O King of the nations, and their desire, the cornerstone making both one; Come and save the human race, which you fashioned from clay.

The invocation of today's Advent antiphon translates as 'King of Nations', but it doesn't mean nations in the 'United Nations' sense of sovereign states, but the broader notion of people identified by clan, culture, language and geography which persisted for millennia before modern 'nation states' was developed. 

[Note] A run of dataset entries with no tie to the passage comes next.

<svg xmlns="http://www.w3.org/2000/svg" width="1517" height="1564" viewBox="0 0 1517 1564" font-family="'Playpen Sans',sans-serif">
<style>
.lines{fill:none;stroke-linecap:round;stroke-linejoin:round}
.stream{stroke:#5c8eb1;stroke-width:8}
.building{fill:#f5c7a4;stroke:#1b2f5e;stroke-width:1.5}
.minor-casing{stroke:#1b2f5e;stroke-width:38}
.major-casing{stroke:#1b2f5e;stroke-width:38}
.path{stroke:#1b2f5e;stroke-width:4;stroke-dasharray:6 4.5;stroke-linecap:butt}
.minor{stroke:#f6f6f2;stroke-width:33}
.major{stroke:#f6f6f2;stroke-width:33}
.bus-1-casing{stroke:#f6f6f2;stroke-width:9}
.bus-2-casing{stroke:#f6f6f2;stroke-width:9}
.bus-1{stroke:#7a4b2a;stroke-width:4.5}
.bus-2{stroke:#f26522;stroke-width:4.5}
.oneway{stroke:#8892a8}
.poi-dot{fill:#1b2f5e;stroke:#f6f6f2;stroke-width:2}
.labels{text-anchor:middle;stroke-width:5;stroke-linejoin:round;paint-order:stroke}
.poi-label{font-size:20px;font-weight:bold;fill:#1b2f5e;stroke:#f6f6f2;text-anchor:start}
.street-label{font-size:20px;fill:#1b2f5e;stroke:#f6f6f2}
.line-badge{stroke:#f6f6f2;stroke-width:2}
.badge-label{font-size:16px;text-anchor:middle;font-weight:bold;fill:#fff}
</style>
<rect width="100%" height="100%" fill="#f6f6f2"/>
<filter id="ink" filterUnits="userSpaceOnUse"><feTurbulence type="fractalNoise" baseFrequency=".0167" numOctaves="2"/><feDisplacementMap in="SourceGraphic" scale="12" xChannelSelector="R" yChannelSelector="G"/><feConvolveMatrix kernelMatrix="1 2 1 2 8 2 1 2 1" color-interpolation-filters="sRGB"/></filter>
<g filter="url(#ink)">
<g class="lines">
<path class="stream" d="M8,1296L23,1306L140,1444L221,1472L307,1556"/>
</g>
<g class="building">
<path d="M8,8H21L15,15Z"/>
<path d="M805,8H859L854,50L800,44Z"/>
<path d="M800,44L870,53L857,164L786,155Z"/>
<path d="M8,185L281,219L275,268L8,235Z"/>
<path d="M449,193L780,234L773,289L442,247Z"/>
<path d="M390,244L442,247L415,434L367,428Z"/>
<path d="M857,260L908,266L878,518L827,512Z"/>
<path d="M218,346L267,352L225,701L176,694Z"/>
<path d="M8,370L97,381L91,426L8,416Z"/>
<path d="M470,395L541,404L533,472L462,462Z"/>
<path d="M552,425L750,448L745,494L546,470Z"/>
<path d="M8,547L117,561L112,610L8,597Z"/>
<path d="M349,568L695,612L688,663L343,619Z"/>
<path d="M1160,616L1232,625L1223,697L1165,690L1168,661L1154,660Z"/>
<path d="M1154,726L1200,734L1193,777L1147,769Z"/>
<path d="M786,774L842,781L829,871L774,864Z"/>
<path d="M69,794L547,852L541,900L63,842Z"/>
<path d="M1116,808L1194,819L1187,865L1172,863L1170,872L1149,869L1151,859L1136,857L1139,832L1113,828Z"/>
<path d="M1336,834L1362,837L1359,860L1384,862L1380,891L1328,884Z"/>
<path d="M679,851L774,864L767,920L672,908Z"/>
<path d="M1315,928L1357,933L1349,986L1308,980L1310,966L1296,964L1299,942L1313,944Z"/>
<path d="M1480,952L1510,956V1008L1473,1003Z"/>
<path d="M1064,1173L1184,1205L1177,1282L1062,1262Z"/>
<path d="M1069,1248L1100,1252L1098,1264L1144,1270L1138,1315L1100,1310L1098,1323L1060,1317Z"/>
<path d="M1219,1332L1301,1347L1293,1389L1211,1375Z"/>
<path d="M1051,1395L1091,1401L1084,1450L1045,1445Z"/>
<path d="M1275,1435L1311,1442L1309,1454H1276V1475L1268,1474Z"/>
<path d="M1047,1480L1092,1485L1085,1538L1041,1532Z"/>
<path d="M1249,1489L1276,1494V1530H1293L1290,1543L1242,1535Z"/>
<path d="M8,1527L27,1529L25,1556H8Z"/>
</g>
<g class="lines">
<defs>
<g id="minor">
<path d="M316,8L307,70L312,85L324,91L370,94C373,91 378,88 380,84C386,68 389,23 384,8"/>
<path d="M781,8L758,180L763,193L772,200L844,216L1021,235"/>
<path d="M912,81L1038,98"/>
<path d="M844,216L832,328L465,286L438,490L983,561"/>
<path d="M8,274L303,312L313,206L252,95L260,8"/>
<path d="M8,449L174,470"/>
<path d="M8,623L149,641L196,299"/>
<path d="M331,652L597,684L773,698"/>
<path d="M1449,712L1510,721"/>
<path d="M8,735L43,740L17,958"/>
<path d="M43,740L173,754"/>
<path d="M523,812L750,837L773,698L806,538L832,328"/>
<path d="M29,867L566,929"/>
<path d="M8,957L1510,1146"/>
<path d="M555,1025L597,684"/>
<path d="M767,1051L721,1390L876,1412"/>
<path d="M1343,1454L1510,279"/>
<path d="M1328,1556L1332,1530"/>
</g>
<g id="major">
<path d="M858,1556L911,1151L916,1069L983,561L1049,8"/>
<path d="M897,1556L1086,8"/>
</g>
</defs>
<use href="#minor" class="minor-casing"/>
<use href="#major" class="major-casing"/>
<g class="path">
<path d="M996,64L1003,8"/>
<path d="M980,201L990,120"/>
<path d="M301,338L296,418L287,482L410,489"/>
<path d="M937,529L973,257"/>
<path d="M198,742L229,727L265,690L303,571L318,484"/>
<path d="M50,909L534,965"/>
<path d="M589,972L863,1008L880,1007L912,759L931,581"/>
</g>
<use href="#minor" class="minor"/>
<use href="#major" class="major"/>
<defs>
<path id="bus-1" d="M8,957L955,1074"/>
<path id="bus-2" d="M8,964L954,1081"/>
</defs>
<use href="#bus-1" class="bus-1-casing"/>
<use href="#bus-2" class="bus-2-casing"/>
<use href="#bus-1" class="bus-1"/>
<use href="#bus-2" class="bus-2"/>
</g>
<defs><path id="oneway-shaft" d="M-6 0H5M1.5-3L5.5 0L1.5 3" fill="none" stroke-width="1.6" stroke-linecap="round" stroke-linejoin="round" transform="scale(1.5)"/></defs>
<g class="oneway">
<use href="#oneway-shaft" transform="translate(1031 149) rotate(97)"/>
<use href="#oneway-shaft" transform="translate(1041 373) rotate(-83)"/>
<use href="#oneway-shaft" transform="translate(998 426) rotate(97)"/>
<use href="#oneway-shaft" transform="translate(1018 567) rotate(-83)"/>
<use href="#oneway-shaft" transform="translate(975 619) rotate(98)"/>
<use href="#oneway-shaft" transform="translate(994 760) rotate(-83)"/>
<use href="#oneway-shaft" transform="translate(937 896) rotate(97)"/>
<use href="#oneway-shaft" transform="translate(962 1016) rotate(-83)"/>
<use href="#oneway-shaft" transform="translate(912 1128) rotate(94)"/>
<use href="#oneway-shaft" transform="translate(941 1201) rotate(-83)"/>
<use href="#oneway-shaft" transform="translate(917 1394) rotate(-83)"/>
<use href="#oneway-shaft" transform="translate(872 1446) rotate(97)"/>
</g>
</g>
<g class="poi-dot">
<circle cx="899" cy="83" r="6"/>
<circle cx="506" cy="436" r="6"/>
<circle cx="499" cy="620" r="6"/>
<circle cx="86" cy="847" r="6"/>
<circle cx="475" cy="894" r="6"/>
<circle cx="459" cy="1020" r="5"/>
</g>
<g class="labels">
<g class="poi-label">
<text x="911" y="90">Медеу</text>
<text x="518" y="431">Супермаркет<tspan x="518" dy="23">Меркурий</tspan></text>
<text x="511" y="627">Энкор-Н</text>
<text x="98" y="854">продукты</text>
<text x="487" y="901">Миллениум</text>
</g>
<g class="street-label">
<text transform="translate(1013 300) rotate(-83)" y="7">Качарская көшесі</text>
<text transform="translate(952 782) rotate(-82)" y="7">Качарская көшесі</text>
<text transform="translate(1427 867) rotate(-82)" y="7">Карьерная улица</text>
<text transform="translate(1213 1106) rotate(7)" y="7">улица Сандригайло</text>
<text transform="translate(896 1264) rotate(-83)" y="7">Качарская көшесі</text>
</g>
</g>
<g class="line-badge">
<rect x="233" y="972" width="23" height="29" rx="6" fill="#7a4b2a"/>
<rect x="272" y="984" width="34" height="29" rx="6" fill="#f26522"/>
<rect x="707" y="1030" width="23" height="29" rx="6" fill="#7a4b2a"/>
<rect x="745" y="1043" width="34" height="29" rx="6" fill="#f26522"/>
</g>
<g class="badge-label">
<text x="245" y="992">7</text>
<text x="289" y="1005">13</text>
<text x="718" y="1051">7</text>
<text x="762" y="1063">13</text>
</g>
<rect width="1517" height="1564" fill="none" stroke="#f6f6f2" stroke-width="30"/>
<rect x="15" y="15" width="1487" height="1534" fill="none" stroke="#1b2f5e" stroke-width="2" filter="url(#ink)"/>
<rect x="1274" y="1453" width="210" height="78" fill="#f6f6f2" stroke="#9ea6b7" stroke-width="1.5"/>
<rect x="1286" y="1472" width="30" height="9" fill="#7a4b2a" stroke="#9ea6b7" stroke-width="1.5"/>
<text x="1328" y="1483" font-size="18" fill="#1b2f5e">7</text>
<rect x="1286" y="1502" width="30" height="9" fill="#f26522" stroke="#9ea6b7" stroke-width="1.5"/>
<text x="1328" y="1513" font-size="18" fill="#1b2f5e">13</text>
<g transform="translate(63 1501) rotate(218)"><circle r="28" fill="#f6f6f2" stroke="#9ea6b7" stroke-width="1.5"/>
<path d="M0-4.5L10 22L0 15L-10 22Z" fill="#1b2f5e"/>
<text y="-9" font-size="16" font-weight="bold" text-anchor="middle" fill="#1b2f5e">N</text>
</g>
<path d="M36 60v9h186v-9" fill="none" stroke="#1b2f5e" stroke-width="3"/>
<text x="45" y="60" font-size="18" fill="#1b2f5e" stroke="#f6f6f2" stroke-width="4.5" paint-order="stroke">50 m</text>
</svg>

All kinds of local leaders down the centuries acquired the status of king, on the basis of their strength in facing conflict or their wisdom in building wealth and stability for their community. Such kings symbolised local identity, social cohesion, representation of a particular clan before God, and also to neighbouring clans. 

Kings bestow favours on those who give them allegience. They honour those serve well their leader and their clan. Kings lead the way in forging alliances, doing battle with foes, establishing trading partners, all in pursuit of the well-being of subjects and allies. Kings remind people of their shared history their identity and belonging. Kings represent the laws which order community life for mutual benefit, and those who administer and enforce such law are answerable to the king for their endeavours.

The Hebrew people acknowledged Yahweh God ruling over them as their "Great King above all gods", and yet wanted an earthly ruler to give them the same status as other nations. Prophets pointed out that God was reluctant to allow them to have such leadership, warning they would be the poorer for it in the long run. God conceded and allowed them to learn for themselves how to manage their own affairs, and their first kings represented them before God in worship before priestly functions were delegated.

To appeal to God, all-powerful creator of humankind from the dust of the earth (Genesis 2:7) as King of Nations proposes an ultimate symbol binding the whole human race, in which each person can find unity in their common humanity despite differences of race, culture, history, and the ways we order and govern life together. Yet, this prayer calls out to the coming One who will rule over "every tribe and tongue and people and nation", Christ the universal King. He also reigns from the cross and stands powerless before Pilate crowned with thorns. He is the contradiction of omnipotence, a cornerstone which was first rejected. It is the paradox of God's relationship with us, and ours with Him.